The circulation of the gruesome video of James Foley’s beheading by ISIS reminded me of an essay written at the time of the Daniel Pearl tragedy by Judea Pearl, Daniel’s father. Shaken by the broadcast of the grizzly video of the mutilation of Danny’s body, he called out for a show of dignity in the midst of the barbarity we see around us. He wrote:
To preserve the dignity of our champions, we should remove all terrorist produced murder scenes from our Web sites and agree to suppress such scenes in the future.
A more inspiring summation of the Jewish values of dignity and privacy could not have been written. But now, more than a decade later, such a wish seems hopelessly naive. The erosion of privacy has become an Information Age pandemic, spreading far beyond the tentacles of the terrorists.
A few years back, New York Magazine ran a story on how, as younger people freely revealed their private lives on the Internet, the older generation responded with a sense of incredulity not seen since the early days of rock and roll. As journalist Emily Nussbaum noted, “Even 9-year-olds have their own site, Club Penguin, to play games and plan parties. The change has rippled through pretty much every act of growing up. Go through your first big breakup and you may need to change your status on Facebook from ‘In a relationship’ to “Single.” Everyone will see it on your “feed,” including your ex, and that’s part of the point.”
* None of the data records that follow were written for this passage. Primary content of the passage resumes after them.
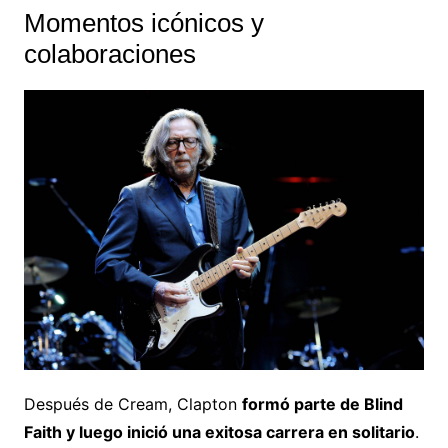
Momentos icónicos y
colaboraciones
Después de Cream, Clapton
formó parte de Blind
Faith y luego inició una exitosa carrera en solitario
.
What once shocked adults has now been accepted as standard practice.
When one of my kids went on Facebook at age 14, I checked out the site a few days later and found out entirely too much information about some kids I thought I had known very well. I found out that one my of recent bar mitzvah students was “married.” After peeling myself off the floor, I asked my son if perhaps there was some misunderstanding here, noting-that matrimony is illegal for someone just entering high school. That’s when I discovered that Facebook marriages are somewhat less complicated than real ones.
Facebook profiles will let you know right away what your high schooler is “looking for” and “interested in.” Rarely are the answers “good grades” and “chess club.” I was less than amused to discover, for example, that another recent bar mitzvah student of mine was looking for “whatever I can get.”
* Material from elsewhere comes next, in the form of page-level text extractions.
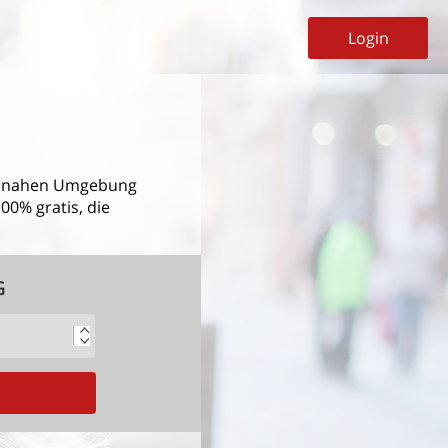
Login
 nahen Umgebung
00% gratis, die
G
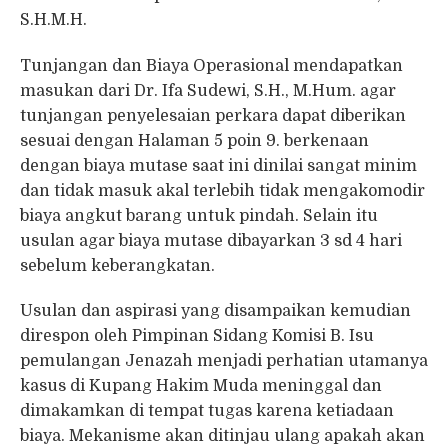
S.H.M.H.
Tunjangan dan Biaya Operasional mendapatkan
masukan dari Dr. Ifa Sudewi, S.H., M.Hum. agar
tunjangan penyelesaian perkara dapat diberikan
sesuai dengan Halaman 5 poin 9. berkenaan
dengan biaya mutase saat ini dinilai sangat minim
dan tidak masuk akal terlebih tidak mengakomodir
biaya angkut barang untuk pindah. Selain itu
usulan agar biaya mutase dibayarkan 3 sd 4 hari
sebelum keberangkatan.
Usulan dan aspirasi yang disampaikan kemudian
direspon oleh Pimpinan Sidang Komisi B. Isu
pemulangan Jenazah menjadi perhatian utamanya
kasus di Kupang Hakim Muda meninggal dan
dimakamkan di tempat tugas karena ketiadaan
biaya. Mekanisme akan ditinjau ulang apakah akan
We have become a society of exhibitionists. It’s hard to blame terrorist Web sites for this when a promo for an upcoming “Oprah” exclaimed, “He had sex with her best friend … while she was in the house. Can their marriage be saved?”
Entirely too much information!
Celebrities have seen that their every movement will likely be chronicled on YouTube within a day. But it’s not just celebrities. We now know everything about everyone, and whatever you do will stay with you forever.
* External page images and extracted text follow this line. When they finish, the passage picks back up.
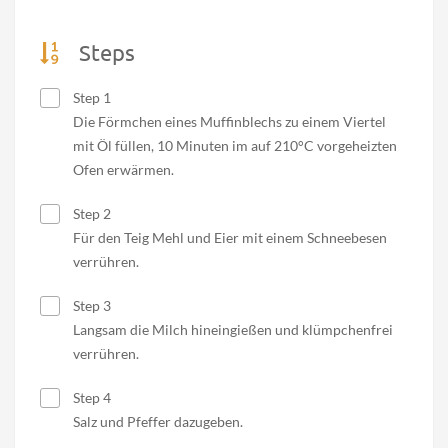
Steps
Step 1
Die Förmchen eines Muffinblechs zu einem Viertel
mit Öl füllen, 10 Minuten im auf 210°C vorgeheizten
Ofen erwärmen.
Step 2
Für den Teig Mehl und Eier mit einem Schneebesen
verrühren.
Step 3
Langsam die Milch hineingießen und klümpchenfrei
verrühren.
Step 4
Salz und Pfeffer dazugeben.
To be, it appears, is to be Googled.
That’s why privacy’s significance in Jewish law is so pertinent and timely.
Jews have a hard time with open caskets. We just do. We never have them at our funerals. Even in Jerusalem, where they don’t use caskets, the body is wrapped from head to toe in a shroud. No one is given the opportunity to gawk at the face of death. We don’t dress up our dead in finery like some Barbie doll. We don’t broadcast grotesque images of carnage, even when it could help us score propaganda points. It’s all about preserving the privacy and dignity of the deceased.
The ancient rabbis wondered what was it that moved the Moabite prophet Balaam to bless Israel when his intent all along had been to curse them. They concluded that when he saw all the tents of Israel laid out, he was amazed that they were set up in such a way that no one could look into another person’s dwelling place. Now, if you’ve ever lived in close quarters (i.e. Manhattan) you know that is very hard to do.
Based largely on this midrash, the Talmud came up with some important guidelines: prohibiting the installation of a window if it looks in on someone else’s house, for example, and ruling that a person should knock before opening a closed door. By extension, a creditor is not allowed to enter the home of a debtor but must remain outside to receive the pledge.
Much later, in the 10th century, a sage named Rabbenu Gershom decreed opening someone else’s mail to be punishable by excommunication, from which is derived the general principle that we can’t pick through our neighbor’s garbage to search out secrets. What’s private must be respected. How often are we forwarded e-mail notes that were sent by a third party, without the permission of that third party? Gershom would have had a problem with that.
Israeli law, by the way, follows the Jewish value system along these lines, strictly regulating the use of surveillance devices and eavesdropping-this despite the many security dangers Israel faces. Judea Pearl was right. The grizzly ways of the terrorists betray their own grotesque value system. We can’t allow them to corrupt ours. Judaism has an enormous contribution to make in this era of encroachment.
The only thing that can stop Big Brother, it seems, is a Jewish mother.
When Balaam saw the people of Israel, he called them, “Am Levadad Yishkon,” “a people that dwells apart.” What has set us apart from other peoples most of all has been our willingness to give others the private space we all need to grow, and the protective cover in which to nurture that growth. Sometimes we need to be protected from others, sometimes even from ourselves. Lessons learned so long ago must now become part of our collective Facebook profile. To respect privacy is to protect human dignity.
It’s one small way we can deny the terrorists a victory that desecrates the memory of James Foley and dehumanizes us all.